LONDON (Reuters) - The FTSE top share index closed at a new nine month high on Wednesday, led by an energy sector buoyed by hopes that the U.S. Federal Reserve would continue to provide stimulus for the world’s biggest economy.
Oil & Gas and basic materials, which rise and fall with optimism over the economic outlook, combined to added over 13 points to the FTSE, which rose on expectations the Fed will launch a fresh round of $45 billion (27 billion pounds) in bond buying a month, bringing the monthly pace of asset purchases to $85 billion (52 billion pounds).
“There’s only one game in town today, and that’s the Federal Reserve at 17:30 BST tonight. Frankly everything else pales into distant insignificance,” Jeremy Batstone-Carr, research analyst at Charles Stanley, said.
“In the short-term, it’s clear that central banks, through their actions, have cut the equity risk premium, and therefore encouraged the rerating that we’ve seen.

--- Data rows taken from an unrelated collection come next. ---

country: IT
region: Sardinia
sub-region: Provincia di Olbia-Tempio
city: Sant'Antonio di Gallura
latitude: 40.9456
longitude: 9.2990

But in the medium to longer term, it is growth that is the ultimate determinant of share price.”
The FTSE 100 index closed up 20.88 points, or 0.4 percent at 5,945.85, its highest close since March.

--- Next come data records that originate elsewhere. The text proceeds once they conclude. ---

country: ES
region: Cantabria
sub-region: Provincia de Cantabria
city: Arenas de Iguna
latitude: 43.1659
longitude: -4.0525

The energy sector added 9 points to the index as oil rose to around $110 a barrel, with investor anticipation of renewed monetary stimulus outweighing plentiful supply.

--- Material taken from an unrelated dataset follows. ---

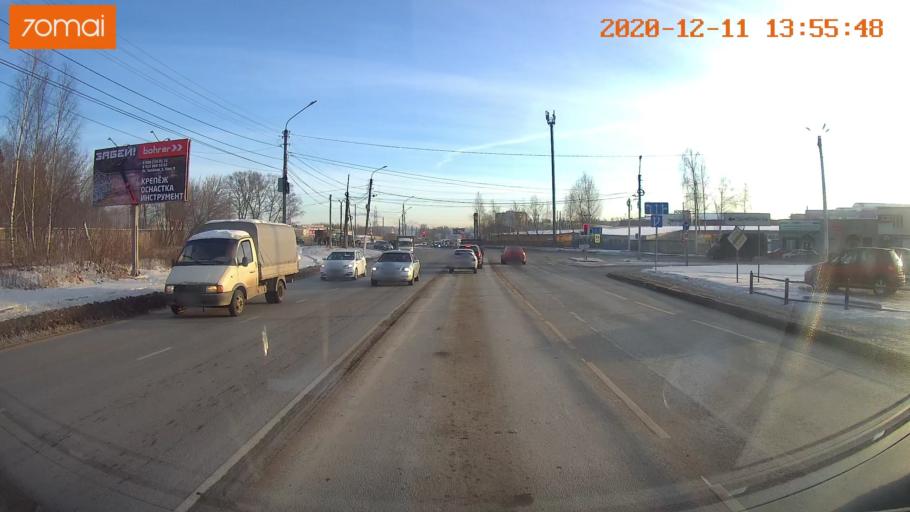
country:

The materials sector also prospered, with miner Anglo American among the FTSE 100 leaders, ahead by 2.7 percent as it was lifted by a Barclays upgrade to equal weight from underweight.
The rise took gains for December to 1.3 percent less than halfway through the month, despite recent downgrades to growth outlooks across the UK and the euro zone.
A rise in December would be the 10th straight year of gains in the last month of the year, and the index rose for the sixth straight day for the first time this year.
However, the recent gains have been made in thin volumes, and while the index closed above 5,932, the intraday high in September, other key levels need to be passed before it can hit 6,000.
“From a chartist point of view, it’s very risky to buy into this rally,” Nicolas Suiffet, technical analyst at Trading Central, said, adding there was resistance between 5,989 and 6,105, the upper end of its short term trading range around a 52-week high and the top hit in 2011 respectively.
“Short term oscillators lack momentum and failed to deliver any significant buy signal during the recovery. Furthermore, low trading volume could indicate the trend is not reversing up,” he added. “Now may not be time to buy markets.”
Capping the index were ex-dividend factors, which clipped 1.70 points off the FTSE 100 on Wednesday. Babcock International, Polymetal, and Wolseley all traded without entitlement to their latest dividend payout.